8. Shame of Starting Something new
When you do start something new and different, it is faced with heavy criticism from friends and family, even society.
Everyone expects you to “blow” instantly. And if you don’t you’re mocked, and People will rather stay stuck in what they hate than stray from the traditional path
Society benefits by keeping everyone in line.
But you lose your shot at something meaningful—all because you were too scared of starting a new journey that might fail.
9. Elder Advice = Final Decision
In many families, advice from an old person is law—even when it’s wrong. You’re not allowed to question them or make different choices.
But that advice is often outdated and based on their own pride, regrets, not your potential.
It benefits their ego, pride and status but you’re the one who lives with the consequences.
So Why Can’t We Stop?
Because from a young age, we were taught to obey, not question. And told that doing the latter would bring outrageous, unrealistic consequences.
We fear being called disrespectful. We’re afraid of being disowned or mocked. We think choosing our path means betraying our family or culture.
But here’s the truth: You only get one life. And if you don’t choose it, someone else will choose it for you.
How To Start Choosing Yourself
Important life decisions—career, business, marriage, investments—have lifelong impact. You can’t keep handing them over to people who won’t suffer the consequences.

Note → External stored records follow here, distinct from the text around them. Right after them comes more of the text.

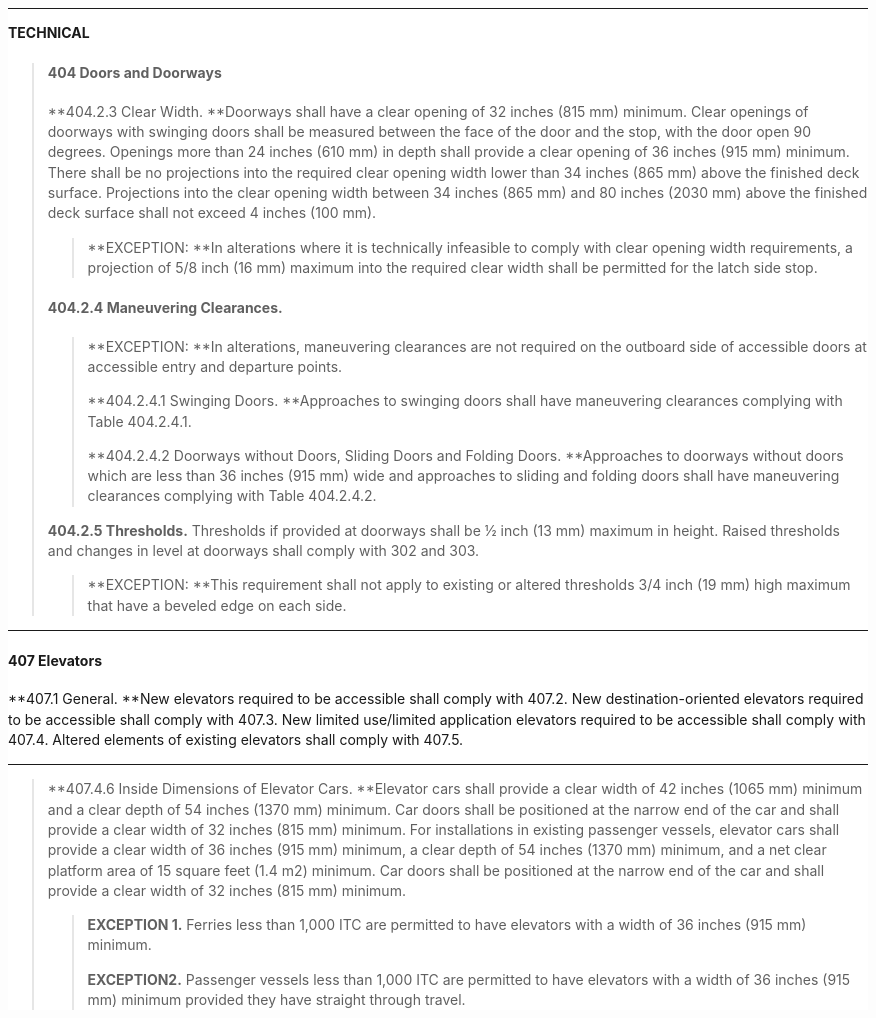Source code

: * * * * *

**TECHNICAL**

> #### 404 Doors and Doorways
>
> **404.2.3 Clear Width. **Doorways shall have a clear opening of 32 inches (815 mm) minimum. Clear openings of doorways with swinging doors shall be measured between the face of the door and the stop, with the door open 90 degrees. Openings more than 24 inches (610 mm) in depth shall provide a clear opening of 36 inches (915 mm) minimum. There shall be no projections into the required clear opening width lower than 34 inches (865 mm) above the finished deck surface. Projections into the clear opening width between 34 inches (865 mm) and 80 inches (2030 mm) above the finished deck surface shall not exceed 4 inches (100 mm).
>
> > **EXCEPTION: **In alterations where it is technically infeasible to comply with clear opening width requirements, a projection of 5/8 inch (16 mm) maximum into the required clear width shall be permitted for the latch side stop.
>
> #### 404.2.4 Maneuvering Clearances.
>
> > **EXCEPTION: **In alterations, maneuvering clearances are not required on the outboard side of accessible doors at accessible entry and departure points.
> >
> > **404.2.4.1 Swinging Doors. **Approaches to swinging doors shall have maneuvering clearances complying with Table 404.2.4.1.
> >
> > **404.2.4.2 Doorways without Doors, Sliding Doors and Folding Doors. **Approaches to doorways without doors which are less than 36 inches (915 mm) wide and approaches to sliding and folding doors shall have maneuvering clearances complying with Table 404.2.4.2.
>
> **404.2.5 Thresholds.** Thresholds if provided at doorways shall be ½ inch (13 mm) maximum in height. Raised thresholds and changes in level at doorways shall comply with 302 and 303.
>
> > **EXCEPTION: **This requirement shall not apply to existing or altered thresholds 3/4 inch (19 mm) high maximum that have a beveled edge on each side.

****

#### 407 Elevators

**407.1 General. **New elevators required to be accessible shall comply with 407.2. New destination-oriented elevators required to be accessible shall comply with 407.3. New limited use/limited application elevators required to be accessible shall comply with 407.4. Altered elements of existing elevators shall comply with 407.5.

****

> **407.4.6 Inside Dimensions of Elevator Cars. **Elevator cars shall provide a clear width of 42 inches (1065 mm) minimum and a clear depth of 54 inches (1370 mm) minimum. Car doors shall be positioned at the narrow end of the car and shall provide a clear width of 32 inches (815 mm) minimum. For installations in existing passenger vessels, elevator cars shall provide a clear width of 36 inches (915 mm) minimum, a clear depth of 54 inches (1370 mm) minimum, and a net clear platform area of 15 square feet (1.4 m2) minimum. Car doors shall be positioned at the narrow end of the car and shall provide a clear width of 32 inches (815 mm) minimum.
>
> > **EXCEPTION 1.** Ferries less than 1,000 ITC are permitted to have elevators with a width of 36 inches (915 mm) minimum.
> >
> > **EXCEPTION2.** Passenger vessels less than 1,000 ITC are permitted to have elevators with a width of 36 inches (915 mm) minimum provided they have straight through travel.
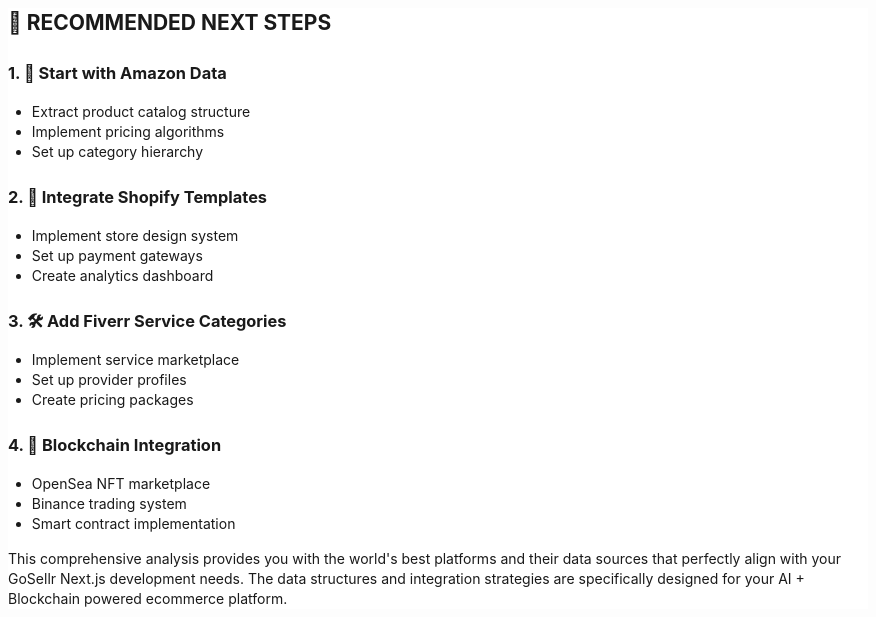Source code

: ## 🎯 **RECOMMENDED NEXT STEPS**

### **1. 🛒 Start with Amazon Data**
- Extract product catalog structure
- Implement pricing algorithms
- Set up category hierarchy

### **2. 🏪 Integrate Shopify Templates**
- Implement store design system
- Set up payment gateways
- Create analytics dashboard

### **3. 🛠️ Add Fiverr Service Categories**
- Implement service marketplace
- Set up provider profiles
- Create pricing packages

### **4. 🔗 Blockchain Integration**
- OpenSea NFT marketplace
- Binance trading system
- Smart contract implementation

This comprehensive analysis provides you with the world's best platforms and their data sources that perfectly align with your GoSellr Next.js development needs. The data structures and integration strategies are specifically designed for your AI + Blockchain powered ecommerce platform.
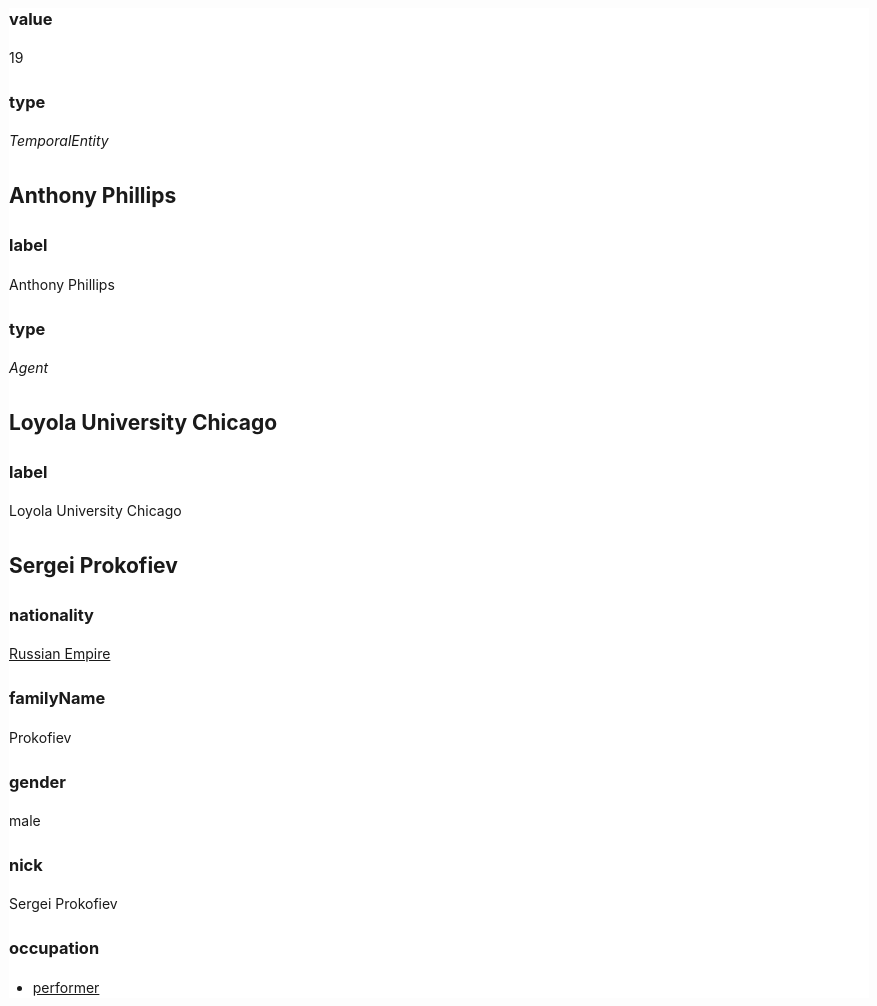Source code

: ### value


19

### type


*TemporalEntity*

## Anthony Phillips

### label


Anthony Phillips

### type


*Agent*

## Loyola University Chicago

### label


Loyola University Chicago

## Sergei Prokofiev

### nationality


[Russian Empire](#Russian-Empire)

### familyName


Prokofiev

### gender


male

### nick


Sergei Prokofiev

### occupation

 - [performer](#performer)
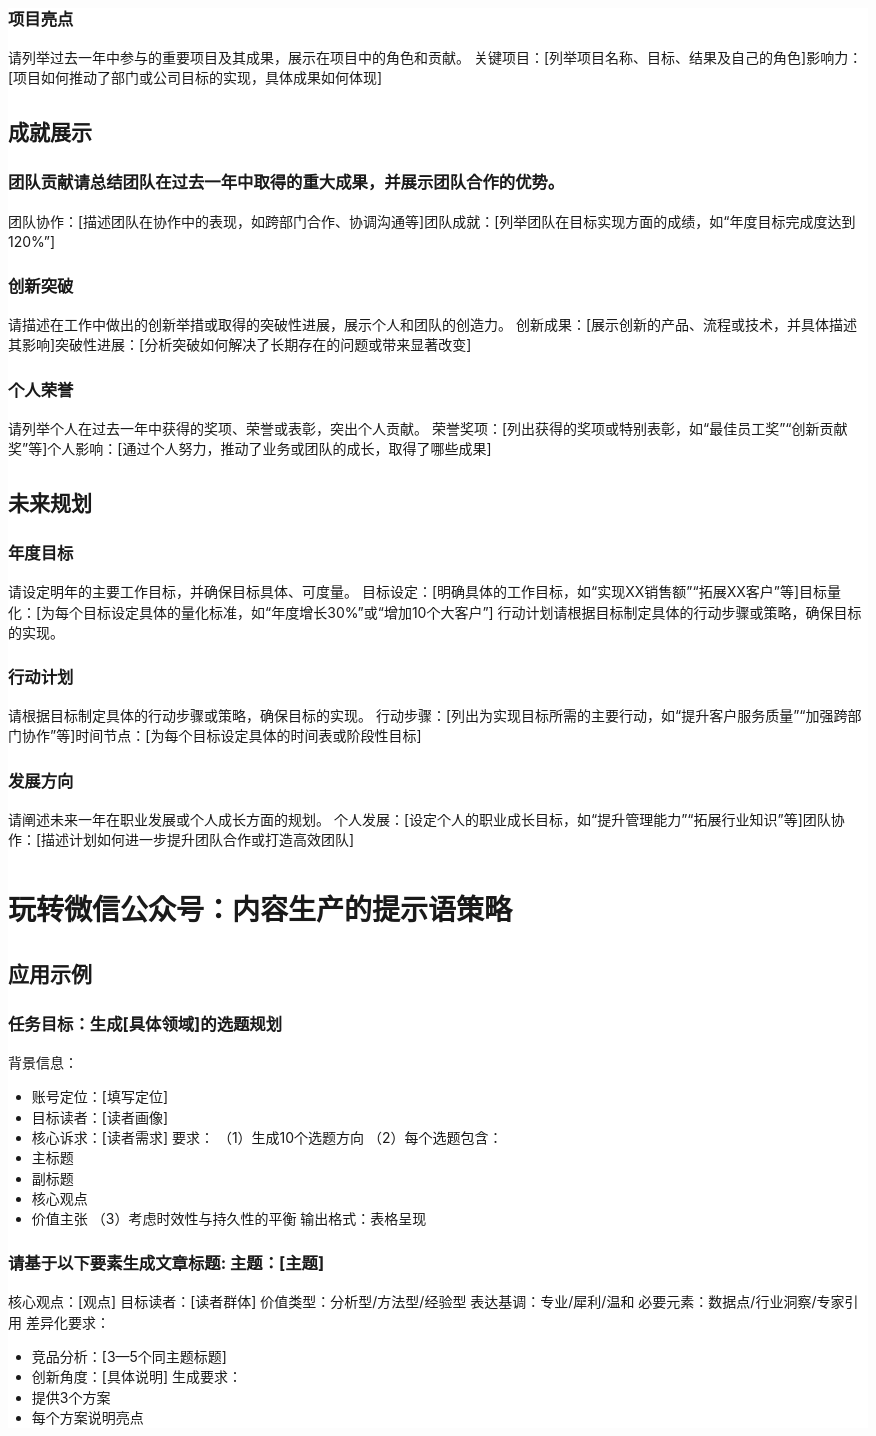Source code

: ### 项目亮点
请列举过去一年中参与的重要项目及其成果，展示在项目中的角色和贡献。
关键项目：[列举项目名称、目标、结果及自己的角色]影响力：[项目如何推动了部门或公司目标的实现，具体成果如何体现]
## 成就展示
### 团队贡献请总结团队在过去一年中取得的重大成果，并展示团队合作的优势。
团队协作：[描述团队在协作中的表现，如跨部门合作、协调沟通等]团队成就：[列举团队在目标实现方面的成绩，如“年度目标完成度达到120%”]
### 创新突破
请描述在工作中做出的创新举措或取得的突破性进展，展示个人和团队的创造力。
创新成果：[展示创新的产品、流程或技术，并具体描述其影响]突破性进展：[分析突破如何解决了长期存在的问题或带来显著改变]
### 个人荣誉
请列举个人在过去一年中获得的奖项、荣誉或表彰，突出个人贡献。
荣誉奖项：[列出获得的奖项或特别表彰，如“最佳员工奖”“创新贡献奖”等]个人影响：[通过个人努力，推动了业务或团队的成长，取得了哪些成果]
## 未来规划
### 年度目标
请设定明年的主要工作目标，并确保目标具体、可度量。
目标设定：[明确具体的工作目标，如“实现XX销售额”“拓展XX客户”等]目标量化：[为每个目标设定具体的量化标准，如“年度增长30%”或“增加10个大客户”]
行动计划请根据目标制定具体的行动步骤或策略，确保目标的实现。
### 行动计划
请根据目标制定具体的行动步骤或策略，确保目标的实现。
行动步骤：[列出为实现目标所需的主要行动，如“提升客户服务质量”“加强跨部门协作”等]时间节点：[为每个目标设定具体的时间表或阶段性目标]
### 发展方向
请阐述未来一年在职业发展或个人成长方面的规划。
个人发展：[设定个人的职业成长目标，如“提升管理能力”“拓展行业知识”等]团队协作：[描述计划如何进一步提升团队合作或打造高效团队]
# 玩转微信公众号：内容生产的提示语策略
## 应用示例
### 任务目标：生成[具体领域]的选题规划
背景信息：
- 账号定位：[填写定位]
- 目标读者：[读者画像]
- 核心诉求：[读者需求]
要求：
（1）生成10个选题方向
（2）每个选题包含：
- 主标题
- 副标题
- 核心观点
- 价值主张
（3）考虑时效性与持久性的平衡
输出格式：表格呈现
### 请基于以下要素生成文章标题: 主题：[主题]
核心观点：[观点]
目标读者：[读者群体]
价值类型：分析型/方法型/经验型
表达基调：专业/犀利/温和
必要元素：数据点/行业洞察/专家引用
差异化要求：
- 竞品分析：[3—5个同主题标题]
- 创新角度：[具体说明]
生成要求：
- 提供3个方案
- 每个方案说明亮点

Here’s what that reclaiming looks like:
- Learn to say, “Thank you, but I’ll decide for myself.” or “Thank you, I'll think about it”
- Question advice, even from elders: Respect is not blind obedience.
- Educate yourself on money: Cultural habits won’t build wealth—financial literacy will.
Choose your path, not the one they failed on. Many elders project their missed opportunities onto the young. Don’t carry their regrets. And remember that an advice is still an opinion not an instruction or command.
We are all responsible for the consequences of our actions, as such you should also be responsible for what those actions should be.
Culture Is Meant to Guide, Not Control
Nigeria has beautiful values—community, resilience, hard work—but when culture becomes a cage, it’s time to take the next train to freedom.
If your decisions aren’t yours, your life won’t be either. And if you don’t control your finances, someone else will… and that’s how generational poverty continues.
It’s time to flip the script. Make your own decisions. Build your own future. Let the culture evolve with you—not against you.
These cultures didn’t start with you. But if you don’t break them, they’ll end with you—broke, tired, and full of regret.
It’s not rebellion to choose yourself. It’s survival. And eventually, it’s freedom.